Everyone would love to find the perfect stock. But will you ever really find a stock that gives you everything you could possibly want?
One thing's for sure: If you don't look, you'll never find truly great investments. So let's first take a look at what you'd want to see from a perfect stock, and then decide if ExxonMobil (NYSE: XOM ) fits the bill.
The quest for perfection
When you're looking for great stocks, you have to do your due diligence. It's not enough to rely on a single measure, because a stock that looks great based on one factor may turn out to be horrible in other ways. The best stocks, however, excel in many different areas, which all come together to make up a very attractive picture.
Some of the most basic yet important things to look for in a stock are:
- Growth. Expanding businesses show healthy revenue growth. While past growth is no guarantee that revenue will keep rising, it's certainly a better sign than a stagnant top line.
- Margins. Higher sales don't mean anything if a company can't turn them into profits. Strong margins ensure a company is able to turn revenue into profit.
- Balance sheet. Debt-laden companies have banks and bondholders competing with shareholders for management's attention. Companies with strong balance sheets don't have to worry about the distraction of debt.

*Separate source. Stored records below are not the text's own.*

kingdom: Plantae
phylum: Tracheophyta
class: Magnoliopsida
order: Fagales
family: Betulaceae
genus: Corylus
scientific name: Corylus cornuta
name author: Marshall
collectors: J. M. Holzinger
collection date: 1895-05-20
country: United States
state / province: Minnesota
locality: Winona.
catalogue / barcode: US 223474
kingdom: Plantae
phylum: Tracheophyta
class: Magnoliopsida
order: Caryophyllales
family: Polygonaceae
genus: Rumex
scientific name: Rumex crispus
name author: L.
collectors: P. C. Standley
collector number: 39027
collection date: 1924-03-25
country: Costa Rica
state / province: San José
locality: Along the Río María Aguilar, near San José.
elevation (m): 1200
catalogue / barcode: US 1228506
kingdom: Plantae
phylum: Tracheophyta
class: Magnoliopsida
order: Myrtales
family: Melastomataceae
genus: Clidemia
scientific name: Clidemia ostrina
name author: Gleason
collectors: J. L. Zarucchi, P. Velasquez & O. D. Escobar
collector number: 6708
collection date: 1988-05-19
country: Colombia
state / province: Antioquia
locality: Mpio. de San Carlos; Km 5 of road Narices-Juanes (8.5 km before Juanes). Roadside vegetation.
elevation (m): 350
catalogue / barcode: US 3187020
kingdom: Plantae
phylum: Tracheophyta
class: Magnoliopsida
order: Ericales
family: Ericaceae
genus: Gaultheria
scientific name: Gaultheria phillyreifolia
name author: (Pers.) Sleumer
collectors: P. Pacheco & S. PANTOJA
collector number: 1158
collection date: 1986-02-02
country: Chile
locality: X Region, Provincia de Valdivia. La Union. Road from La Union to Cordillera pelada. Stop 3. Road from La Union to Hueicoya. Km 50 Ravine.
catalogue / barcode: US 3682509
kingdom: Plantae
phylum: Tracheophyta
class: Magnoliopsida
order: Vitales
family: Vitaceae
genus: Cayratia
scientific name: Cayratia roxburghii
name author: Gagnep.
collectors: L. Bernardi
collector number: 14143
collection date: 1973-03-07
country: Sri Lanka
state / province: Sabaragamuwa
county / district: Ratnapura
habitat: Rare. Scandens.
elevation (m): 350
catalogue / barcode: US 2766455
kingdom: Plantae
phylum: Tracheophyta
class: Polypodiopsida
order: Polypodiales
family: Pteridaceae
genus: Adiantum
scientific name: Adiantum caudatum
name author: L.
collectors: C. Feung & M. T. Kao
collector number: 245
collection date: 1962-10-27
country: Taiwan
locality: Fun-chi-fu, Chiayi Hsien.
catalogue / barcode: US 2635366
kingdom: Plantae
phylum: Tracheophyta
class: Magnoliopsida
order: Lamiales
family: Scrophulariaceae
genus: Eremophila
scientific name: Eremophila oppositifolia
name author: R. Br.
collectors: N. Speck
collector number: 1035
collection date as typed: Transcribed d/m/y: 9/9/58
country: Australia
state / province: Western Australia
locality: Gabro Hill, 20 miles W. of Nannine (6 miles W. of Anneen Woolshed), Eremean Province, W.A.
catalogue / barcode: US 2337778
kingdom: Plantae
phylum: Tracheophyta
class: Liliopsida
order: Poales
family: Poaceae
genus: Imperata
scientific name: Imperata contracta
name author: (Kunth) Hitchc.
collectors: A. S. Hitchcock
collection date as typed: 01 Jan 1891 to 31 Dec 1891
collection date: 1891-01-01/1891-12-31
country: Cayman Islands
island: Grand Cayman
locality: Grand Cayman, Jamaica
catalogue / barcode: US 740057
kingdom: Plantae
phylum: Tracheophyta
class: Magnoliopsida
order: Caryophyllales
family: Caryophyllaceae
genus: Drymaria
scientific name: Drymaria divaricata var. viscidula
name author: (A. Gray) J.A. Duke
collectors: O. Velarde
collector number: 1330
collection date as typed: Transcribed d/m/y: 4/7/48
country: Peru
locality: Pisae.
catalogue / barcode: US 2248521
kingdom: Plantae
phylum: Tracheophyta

- Money-making opportunities. Companies need to be able to turn their resources into profitable business opportunities. Return on equity helps measure how well a company is finding those opportunities.
- Valuation. You can't afford to pay too much for even the best companies. Earnings multiples are simple, but using normalized figures gives you a sense of how valuation fits into a longer-term context.
- Dividends. Investors are demanding tangible proof of profits, and there's nothing more tangible than getting a check every three months. Companies with solid dividends and strong commitments to increasing payouts treat shareholders well.
With those factors in mind, let's take a closer look at ExxonMobil.
What We Want to See
Pass or Fail?
|Growth||5-Year Annual Revenue Growth > 15%||0.8%||Fail|
|1-Year Revenue Growth > 12%||22.9%||Pass|
|Margins||Gross Margin > 35%||32.3%||Fail|
|Net Margin > 15%||8.3%||Fail|
|Balance Sheet||Debt to Equity < 50%||12.6%||Pass|
|Current Ratio > 1.3||1.01||Fail|
|Opportunities||Return on Equity > 15%||21.6%||Pass|
|Valuation||Normalized P/E < 20||11.97||Pass|
|Dividends||Current Yield > 2%||2.4%||Pass|
|5-Year Dividend Growth > 10%||9%||Fail|
|Total Score||5 out of 10|
Source: Capital IQ, a division of Standard & Poor's. Total score = number of passes.
With five points, ExxonMobil puts in a decent performance. But nothing about the energy industry has been average lately, and it appears that ExxonMobil and its peers could have interesting and profitable times ahead.
Once a company gets as big as ExxonMobil, it's unusual to see fast growth -- the amounts of money involved are simply too great. ExxonMobil will never be able to match the consistent quick growth rates of smaller energy-related companies like ATP Oil & Gas (Nasdaq: ATPG ) or National Oilwell Varco (NYSE: NOV ) , if only because of the law of large numbers.
But because the energy giant is sensitive to prices of oil and gas, you can still see big swings in ExxonMobil's sales figures from year to year. Oil prices in particular have been extremely volatile in recent years, ranging from highs above $145 per barrel to lows around $30. But they've moved up again lately to breach the $90 mark, and energy stocks are enjoying the extra business.
With dividend investing becoming hugely popular, ExxonMobil is an obvious choice for those seeking healthy payouts. Even here, though, you'll feel the effect of the company's gargantuan size; competitors Chevron (NYSE: CVX ) and ConocoPhillips (NYSE: COP ) both have higher dividend yields and have grown their payouts at a faster pace in the past five years.
Going forward, ExxonMobil's future success may rely more heavily on the fate of natural gas, which has been stuck at low prices despite oil's rebound. The company's purchase of gas producer XTO Energy added a great deal of exposure to the cleaner-burning fuel, and the buyout may look like the ultimate bargain if the industry sees better pricing.
In the meantime, you can collect quarterly dividend checks while also getting a partial hedge against higher energy costs. That may not make ExxonMobil the perfect stock, but it could still be a useful part of your portfolio.
No stock is a sure thing, but some stocks are a lot closer to perfect than others. By looking for the perfect stock, you'll go a long way toward improving your investing prowess and learning how to separate out the best investments from the rest.